For the quarter, the revenue decline was the result of a 6% decline in core revenue coupled with the negative impact of currency of 3%, partially offset by 1% net growth from acquisitions. Bookings were down 21% over the prior year to $1.4 billion and did weaken sequentially through the quarter. Year-end backlog was $1.2 billion, down 20% from last year and down 22% sequentially. Operating margin was 15.3%, up 70 basis points over the prior year.
 
“The fourth quarter proved to be most challenging, with significant declines in order rates across most of our end-markets, conditions which appear to be continuing into 2009,” said president and chief executive Robert A. Livingston on a conference call with analysts.
 
For the full year, the company reported revenue rose 3% to $7.6 billion, a record, and net earnings from continuing operations rose 4% to $695 million. The revenue growth included a 1% increase in organic growth, net acquisitions and the impact of currency. Operating margins were also 15.3%, a 40 basis point improvement over 2007.
 
The company’s Electronic Technologies segment, which includes Everett-Charles, DEK and OK International, among others, reported revenue fell 17% to $302 million, while earnings rose 11% to $53 million. Margin was 17.4%, an improvement of 450 basis points over the prior year.
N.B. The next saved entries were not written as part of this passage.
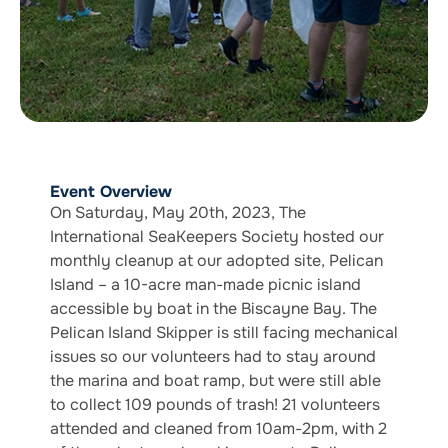
Event Overview
On Saturday, May 20th, 2023, The
International SeaKeepers Society hosted our
monthly cleanup at our adopted site, Pelican
Island – a 10-acre man-made picnic island
accessible by boat in the Biscayne Bay. The
Pelican Island Skipper is still facing mechanical
issues so our volunteers had to stay around
the marina and boat ramp, but were still able
to collect 109 pounds of trash! 21 volunteers
attended and cleaned from 10am-2pm, with 2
Strong earnings and margin results were primarily driven by excellent performances at Knowles and MPG, and a one-time gain of $8 million on the sale of Rasco, formerly part of Everett Charles. “The balance of our markets, particularly our electronic assembly and semiconductor-related markets, experienced a significant decline in demand as the quarter wore on,” said CFO Robert Kuhbach. “We expect a challenging first quarter, partly due to seasonality, weak activity in China, and restructuring charges.”  The company aims for 10% or higher margins for the segment in 2009.
 
Geographically, there were declines of 3% in revenue year-over-year in the fourth quarter in North America, 8% in Europe, and 20% in Asia. Electronic Technologies’ electronic assembly businesses felt the decline in Asia. The March quarter is expected to be the worst for Electronic Technologies, with business gradually improving as the year goes on.
 
Dover said it would take $50 million in restructuring charges, $40 million in 2009. Of that, $20 million will be incurred in the first quarter, the rest primarily in the second quarter.
 
On the call, Livingston said there would be selective decisions with respect to divestitures, but there was no anticipation of a major divestiture this year.